Frequency Distribution
With frequency distributions, the Data Area must include two data columns, including one column for the midpoints of the classes for each interval. (The midpoints should not be included as the Row Headers.) Output available includes:
· Sample data - Summary measures (mean, standard deviation, etc.)
· Population data - Summary measures (mean, standard deviation, etc.)
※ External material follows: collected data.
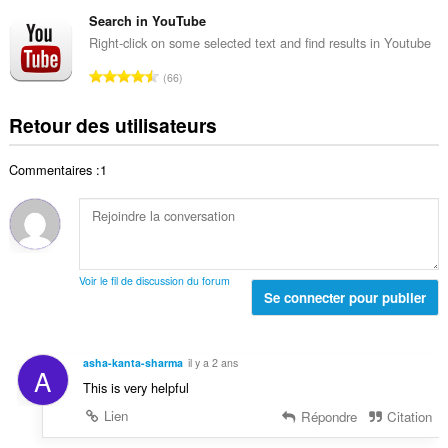
o
t
t
d
m
Search in YouTube
e
o
e
b
s
Right-click on some selected text and find results in Youtube
t
n
r
:
a
N
o
66
e
l
o
t
t
d
m
e
Retour des utilisateurs
o
e
b
s
t
n
r
:
a
o
Commentaires :1
e
l
t
t
d
e
o
e
s
t
n
:
a
o
l
t
Voir le fil de discussion du forum
d
Se connecter pour publier
e
e
s
n
:
o
asha-kanta-sharma
il y a 2 ans
A
t
This is very helpful
e
s
Lien
Répondre
Citation
: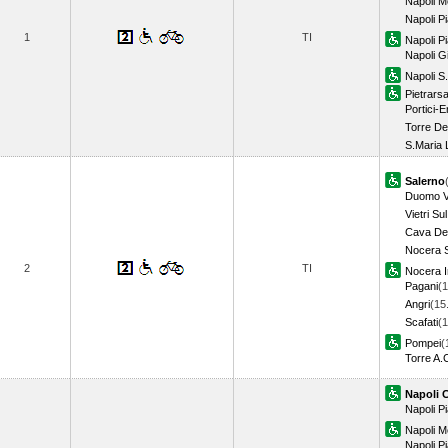
Napoli M
Napoli P
1
TI
Napoli P
Napoli G
Napoli S
Pietrars
Portici-
Torre De
S.Maria 
Salerno
Duomo Vi
Vietri Su
Cava Dei
Nocera S
2
TI
Nocera I
Pagani
(1
Angri
(15
Scafati
(1
Pompei
(
Torre A.
Napoli 
Napoli P
Napoli M
Napoli 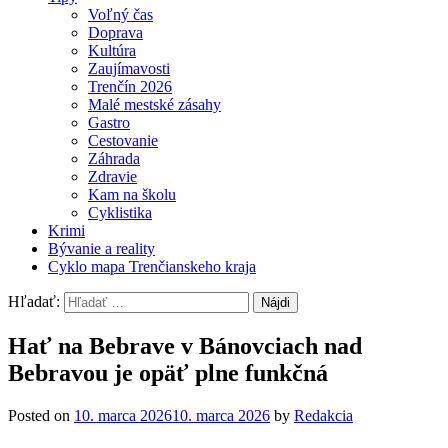
Voľný čas
Doprava
Kultúra
Zaujímavosti
Trenčín 2026
Malé mestské zásahy
Gastro
Cestovanie
Záhrada
Zdravie
Kam na školu
Cyklistika
Krimi
Bývanie a reality
Cyklo mapa Trenčianskeho kraja
Hľadať:
Hať na Bebrave v Bánovciach nad
Bebravou je opäť plne funkčná
Posted on
10. marca 2026
10. marca 2026
by
Redakcia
· Percentile - For the percentage entered
· Table/Plot: Single column - this generates a frequency distribution or histogram for the selected column of frequencies
· Goodness of fit: Normal
· Multiple Plots - Frequency curve, polygon or histogram for two or more frequencies plotted on the one graph
Choose Measures
· Add to or reduce the range of summary measures calculated
Two Variable Cross-Tab
· Cross-tabs for total frequencies, percent of total, percent of rows and percent of columns
· Column graphs of the above tables
· Test of independence
PaceXL - PROBABILITY DISTRIBUTIONS
Probability Distributions - Broad functions
The two broad functions of the Probability Distributions routine are to:
· calculate probabilities for a given probability distribution
· calculate values of the 'variable' corresponding to given probabilities for a particular distribution
A Data Area is not required for any calculations.
Probability distributions available
The eight distributions available are:
· Uniform distribution
· Binomial distribution
· Poisson distribution
· Normal distribution
· Standard normal distribution
· t distribution
· Chi-Square distribution
· F distribution
Uses of this routine
The probability distribution routines can be used in a number of ways but in particular:
· to replace or extend probability tables of the type given in the back of textbooks
· to help solve standard textbook-type problems involving probability distributions
Performing calculations
In each case you need to:
· enter the parameters for the distribution, and
· either a probability value or the values of the 'variable'
Calculations are displayed in the dialog itself. Updating is immediate, once a value of a parameter or input value is updated.
Use the Update button to update values once an input has been altered.